Arunachala, la montagne sacrée.

Arunachala, la montagne sacrée.

lundi 19 mai 2008

Jean Biès

L'homme sans signification ne peuple le silence de dérivatifs sonores et de saturnales langagières que parce que le silence lui fait peur, le met face à lui-même, face à un vide désespéré qui n'est qu'une contrefaçon de la vacuité spirituelle. Non seulement le silence rend aux mots leur brillance et leur prix, qu'une surconsommation leur a fait perdre, - tels les galets, replongés dans la mer, recouvrent tout leur éclat -, mais il permet de recharger nerveusement et psychiquement nos accumulateurs d'énergie.

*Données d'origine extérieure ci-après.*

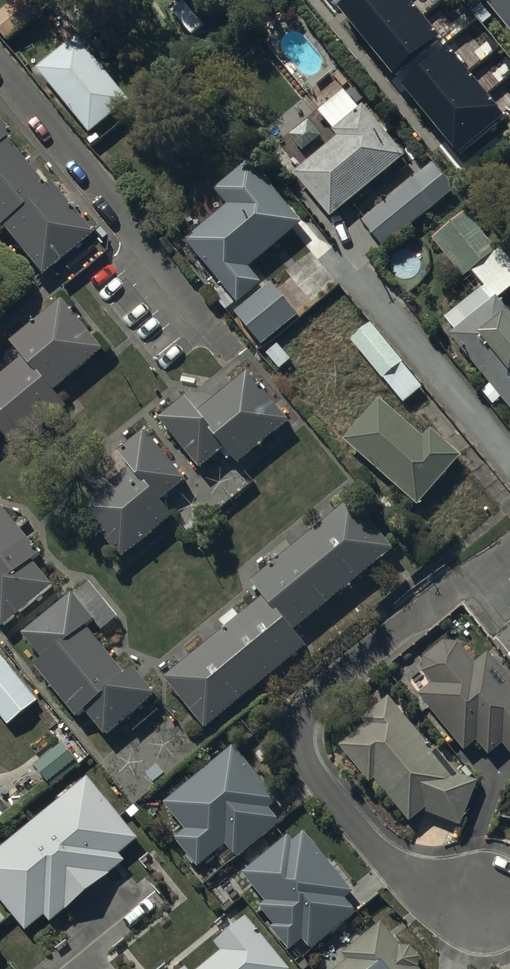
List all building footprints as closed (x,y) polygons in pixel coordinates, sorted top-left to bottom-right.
[(42,8),(34,0),(10,0),(0,9),(0,32),(7,39),(42,8)] [(341,25),(404,102),(453,62),(402,0),(382,0),(370,10),(365,5),(341,25)] [(496,12),(509,29),(509,0),(484,0),(474,8),(485,22),(496,12)] [(76,34),(37,66),(89,131),(129,100),(76,34)] [(389,117),(380,123),(363,103),(358,108),(342,89),(318,109),(334,128),(333,129),(338,135),(294,171),(330,215),(404,154),(386,132),(396,125),(389,117)] [(37,274),(89,232),(48,181),(40,188),(0,138),(0,228),(37,274)] [(303,221),(250,158),(215,187),(227,202),(185,238),(222,283),(212,292),(227,309),(262,280),(250,266),(303,221)] [(454,188),(432,162),(363,219),(385,245),(454,188)] [(497,300),(509,290),(509,261),(469,210),(434,238),(463,275),(472,268),(478,276),(470,282),(476,290),(483,289),(494,303),(497,300)] [(298,312),(271,281),(236,313),(263,343),(298,312)] [(483,289),(444,321),(453,333),(448,337),(490,387),(482,393),(493,407),(501,401),(509,412),(509,316),(497,300),(494,303),(483,289)] [(1,430),(16,448),(65,407),(52,391),(103,347),(60,296),(10,339),(22,354),(0,373),(0,431),(1,430)] [(370,323),(351,339),(403,402),(423,387),(370,323)] [(288,418),(248,369),(199,410),(187,395),(159,419),(199,467),(224,446),(237,461),(288,418)] [(379,397),(343,437),(416,502),(461,452),(432,426),(423,436),(379,397)] [(117,450),(130,466),(80,506),(121,557),(173,516),(167,508),(171,504),(165,495),(186,478),(145,428),(117,450)] [(251,580),(263,594),(164,675),(207,726),(306,644),(293,629),(393,546),(352,496),(251,580)] [(3,624),(53,583),(32,558),(40,551),(0,503),(0,620),(3,624)] [(74,593),(73,591),(21,632),(41,656),(33,662),(75,715),(85,708),(105,733),(156,693),(134,665),(125,672),(86,624),(91,620),(99,631),(118,616),(90,581),(74,593)] [(488,649),(474,660),(459,641),(442,639),(422,656),(422,671),(431,682),(417,693),(463,749),(477,738),(488,752),(501,741),(509,753),(509,677),(488,649)] [(0,655),(0,715),(8,724),(37,700),(0,655)] [(369,782),(374,779),(408,820),(422,808),(460,823),(477,781),(457,773),(436,749),(435,750),(409,720),(415,715),(405,703),(400,708),(387,692),(357,718),(361,723),(337,744),(369,782)] [(79,764),(63,742),(34,764),(50,786),(79,764)] [(276,798),(234,745),(163,801),(185,828),(174,837),(197,865),(226,841),(236,853),(277,821),(266,806),(276,798)] [(86,775),(0,848),(0,899),(25,928),(43,913),(50,921),(124,859),(119,853),(138,837),(86,775)] [(352,890),(303,830),(291,840),(287,835),(243,871),(266,900),(259,905),(274,923),(271,926),(290,950),(304,938),(311,947),(355,911),(344,897),(352,890)] [(289,968),(246,915),(214,941),(221,950),(198,968),(288,968),(289,968)] [(380,921),(342,952),(347,959),(334,968),(421,968),(419,966),(420,956),(411,945),(398,944),(380,921)]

Tandis que la parole est toujours, - à l'exception du verbe poétique maîtrisé, sublimé, lointain écho humain de la Profération d'origine, - un produit de l'agitation mentale et de l'imagination passionnelle, le silence dispense des contradictions, des erreurs de jugement, des condamnations hâtives, évite les petites inexactitudes anodines, dont la somme fait le mensonge, les méchancetés insignifiantes qui finissent par rendre méchant, la dialectique raisonneuse, jamais à court d'arguments, toujours en quête de réponses dont elle récuse le droit à l'existence. (...) Le silence véritable est volontaire, conscient et momentané ; il est concentration, concertation des forces vives et cachées, économie, rassemblement ; il est propédeutique de l'intériorisation. Celui du langage prédispose à celui de l'esprit, le décante de l'inutile, - pensées, obsessions, affabulations, - en vue d'un retour à l'idéale vacuité dont relèvent les plus hauts messages. Râmana Maharshi soutenait le paradoxe suivant : "Le silence est éloquence ininterrompue. C'est l'émission vocale qui fait obstacle à l'autre voix... La Vérité est exposée par le silence". Enfin, comme la respiration, le silence est imitation de la nature de Dieu, conformité à cette nature ; non point le "Dieu oisif" auquel l'athéisme moderne reproche de ne pas répondre à l'appel humain, mais l'Être dont tout procède et qui ne procède de rien, pur réceptacle des semences du silence et des semences du son. - C'est pour ces différentes raisons que le silence mérite notre considération ; la meilleure preuve que nous puissions lui en témoigner est de le pratiquer nous-mêmes, soit dans les moments de répit que nous laissent nos occupations quotidiennes, soit un jour entier par semaine, à l'exemple de Gandhi.

Passeports pour des temps nouveaux, p. 96-97.

9 commentaires:

fishfish a dit…

tu trouves que je parle trop ?

Vincent a dit…

t'es sérieux là ?
je rigole devant mon écran ;)

Chronophonix a dit…

ça, c'est du commentaire, morbleu!
Plus sérieusement, ce texte me ramène immanquablement au silence intérieur,
le silence des pensées...

fishfish a dit…

Non, sérieux, j'aime bien que tu me dises que tu m'aimes bien quoi!

Vincent a dit…

Mais je t'adore !

fishfish a dit…

merci c'est chouette choupette !

Anonyme a dit…

Le verbe poétique excepté.

"Si tu cries, le monde se tait : il s'éloigne avec son propre monde.
Donne toujours plus que tu ne peux reprendre. Et oublie. Telle est la voie sacrée.
Qui convertit l'aiguillon en fleur arrondit l'éclair".
René CHAR

Vincent a dit…

Merci Madeleine !

Mabes a dit…

Très belle inspiration, merci Vincent!